In the classroom, we sat in groups of three or four, each day a different configuration, each day new and fascinating stories intertwined with the professor’s lessons. Their personal stories, shared privately, were compelling, if not fearsome.
A pastor from Haiti called his wife every night and spoke to her from midnight until nearly dawn just to ensure his family’s safety. The consequences of war had destroyed the home of a young woman from Syria. Yet reconciliation, not retribution, was the aim of these devoted, considerate, inquisitive community leaders striving to promote peace.
Instead of focusing on how bad it was in their country or blaming other governments, these men and women were glad for the opportunity to learn how to dissect and resolve conflict. They would take what they had learned and apply it as best they could. Their goal was to improve the world around them, even if it was one person at a time. Where there was despair, they saw hope.
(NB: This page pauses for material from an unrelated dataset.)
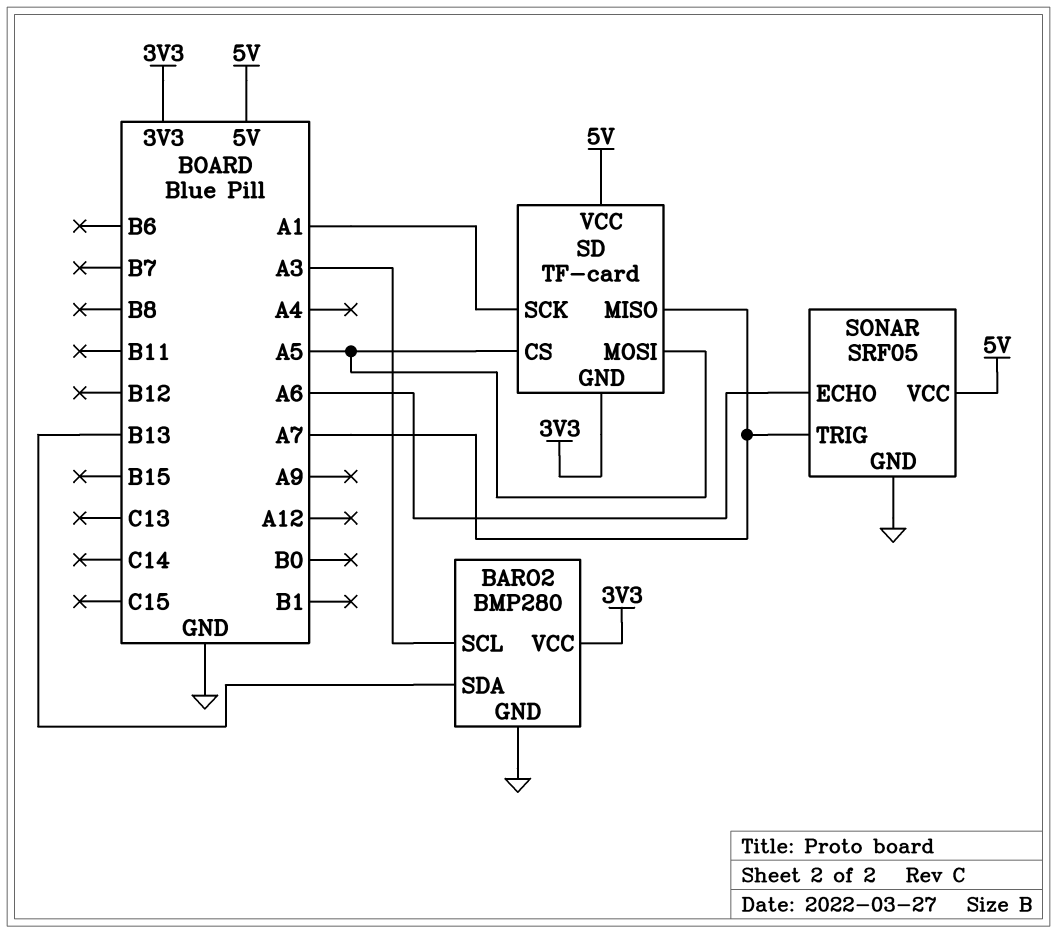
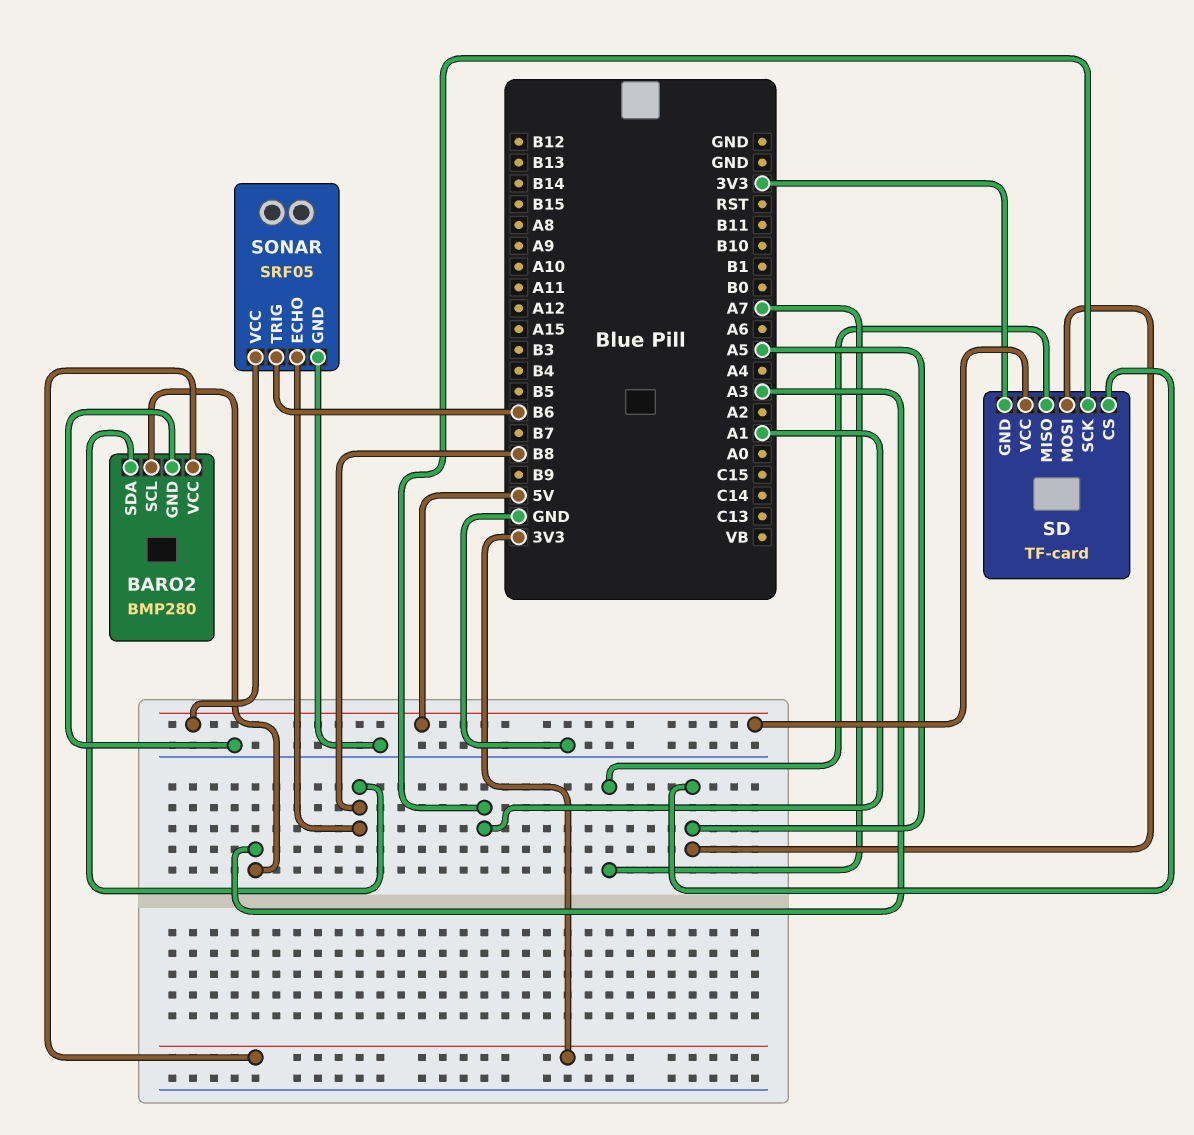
BARO2 pin SDA: B13 -> B8
SONAR pin ECHO: A6 -> B8
SONAR pin TRIG: A7 -> B6

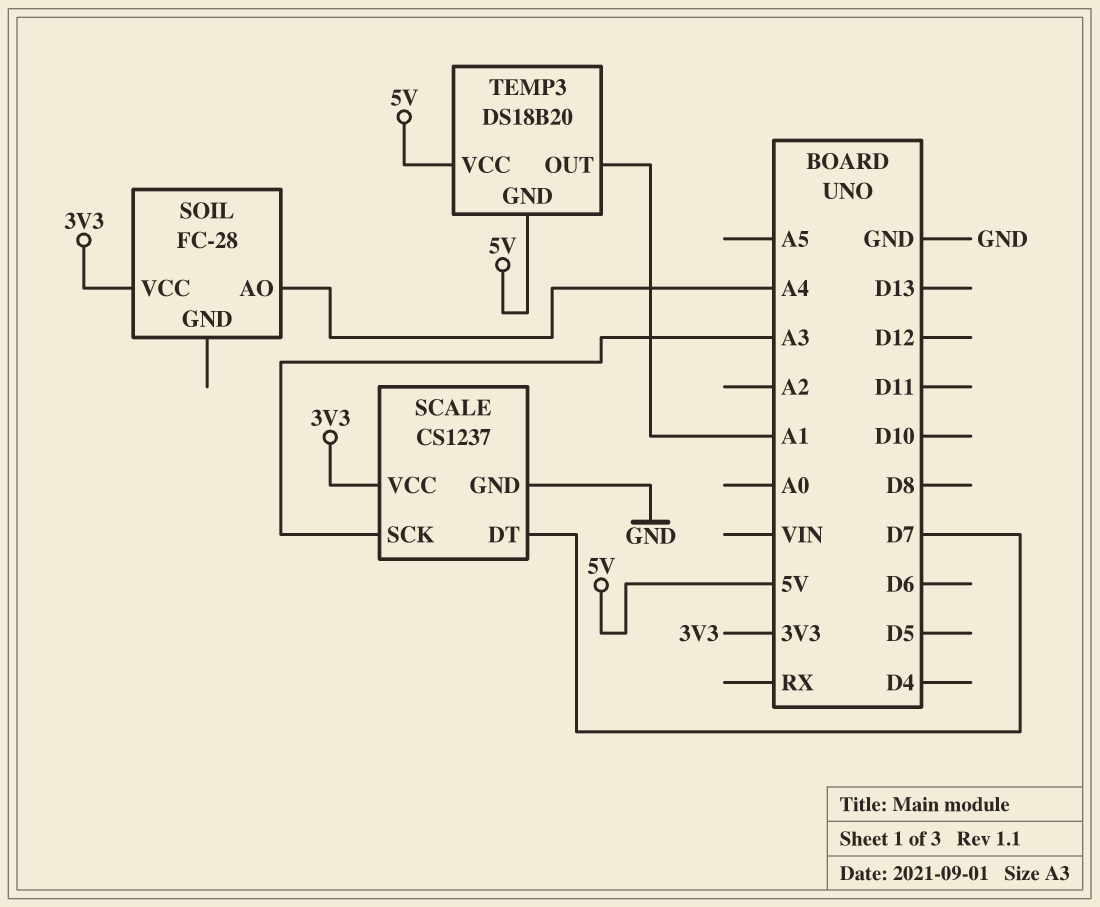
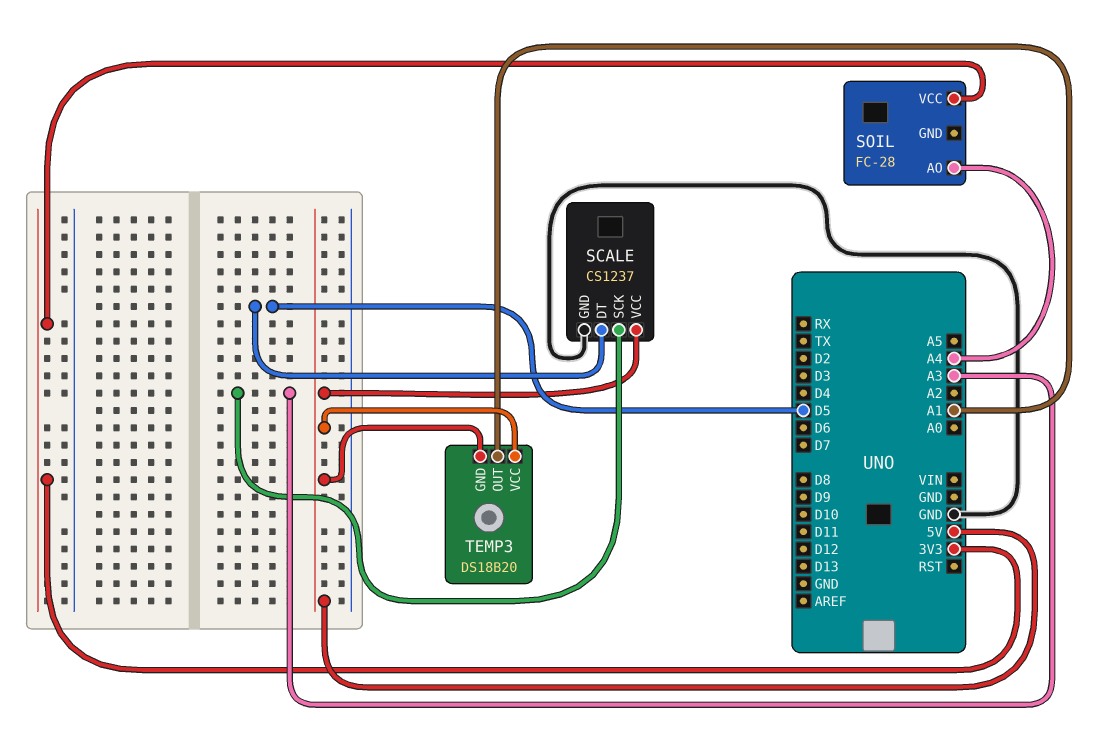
SCALE pin DT: D7 -> D5
SCALE pin VCC: 3V3 -> 5V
When the Haitian pastor asked me if my home was safe, I hesitated before answering. I looked deep into his dark, wondering eyes, and simply said, “Yes, I live in a very safe place.”
“You are very fortunate,” he replied softly. I was humbled.
All of us who live in our lush, agrarian area are fortunate. Occasionally it takes looking through other life lenses to fully appreciate our own home view.